# Exercise A
In the data frame passage, retype the span from "The data frame structure" up to and including "a spreadsheet application.".
# Exercise B
Answer these questions using the data frame passage:
(i) Which function is used to create the toy data frame?
(ii) What name is given to the new object holding the toy data frame?
(iii) In a "tidy" data frame, what does each observation have?

# Extracted text
Vectorized operations with the paste0() can be very useful in creating names for objects and file names when working in applied settings.

6.5 Data Frames

The data frame structure is the workhorse of data analysis in R. A data frame resembles a table, of the sort you might generate in a spreadsheet application.

Often, the most important (and arduous) step in a data analysis workflow is to assemble disparate strands of data into a tractable data frame. What does it mean for a data frame to be “tractable”? One way to define this concept more precisely is to appeal to the concept of “tidy” data, which is often referenced in the data science world. Broadly speaking, a “tidy” data frame is a table in which:

Each variable has its own column
Each observation has its own row
Each value has its own cell

We will work extensively with data frames later in the workshop, but let’s generate a toy data frame from scratch, and assign it to a new object. We will generate a data frame containing made up country-level data on basic economic, geographic, and demographic variables, and assign it to a new object named country_df. The data frame is created through the use of the data.frame() function, which has already been programmed into R. Column names and the corresponding column values are passed to the data.frame() function in the manner below, and the function effectively binds these different columns together into a table:

# Creates a toy country-level data frame 
country_df<-data.frame(Country=c("Country A", "Country B", "Country C"),
                       GDP=c(8000, 30000, 23500),
                       Population=c(2000, 5400, 10000),
                       Continent=c("South America", "Europe", "North America"))

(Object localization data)
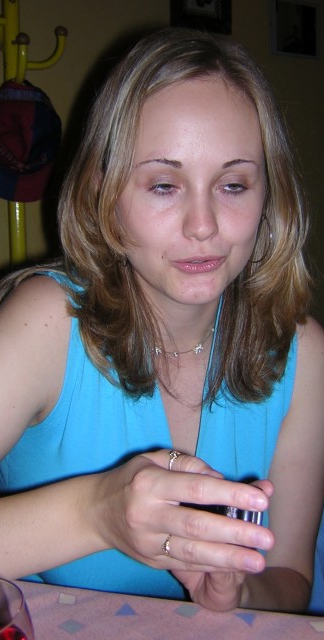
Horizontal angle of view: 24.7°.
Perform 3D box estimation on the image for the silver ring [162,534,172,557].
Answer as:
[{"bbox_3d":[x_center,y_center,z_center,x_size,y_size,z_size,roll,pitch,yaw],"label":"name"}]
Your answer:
[{"bbox_3d":[0.005,0.158,0.515,0.005,0.019,0.020,11,-2,19],"label":"silver ring"}]

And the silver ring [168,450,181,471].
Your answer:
[{"bbox_3d":[0.009,0.105,0.540,0.005,0.021,0.020,18,42,15],"label":"silver ring"}]

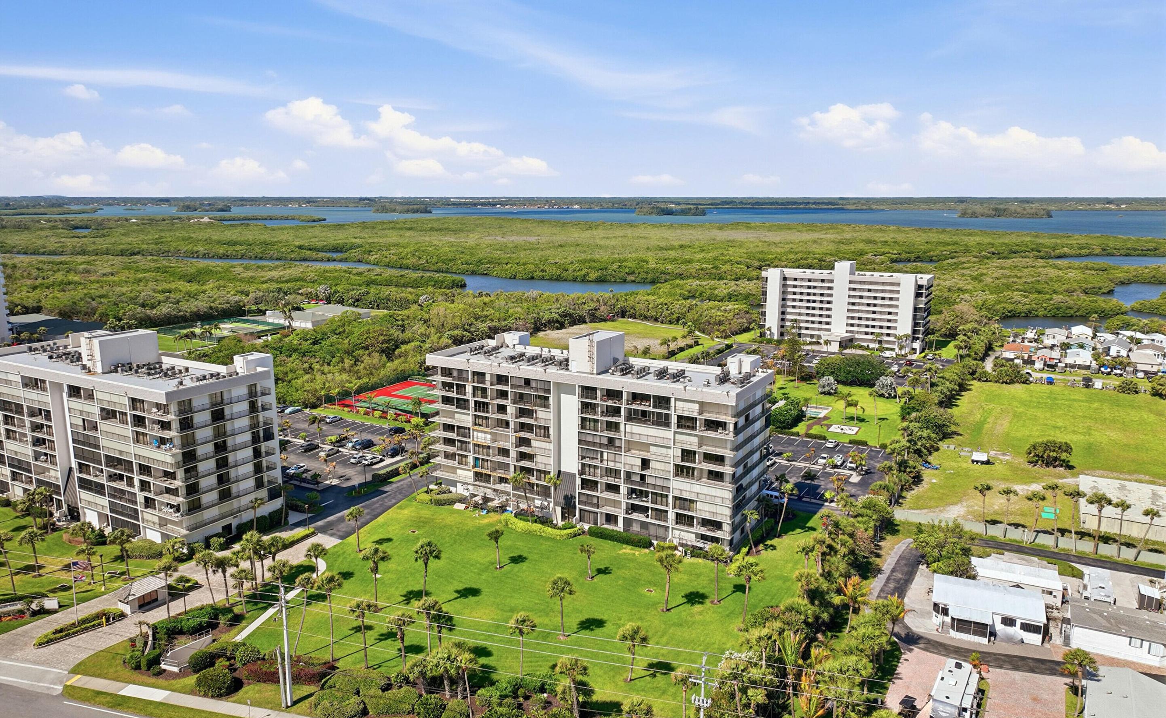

# Written reply A
The data frame structure is the workhorse of data analysis in R. A data frame resembles a table, of the sort you might generate in a spreadsheet application.

# Written reply B
(i) The data.frame() function.
(ii) country_df
(iii) Its own row.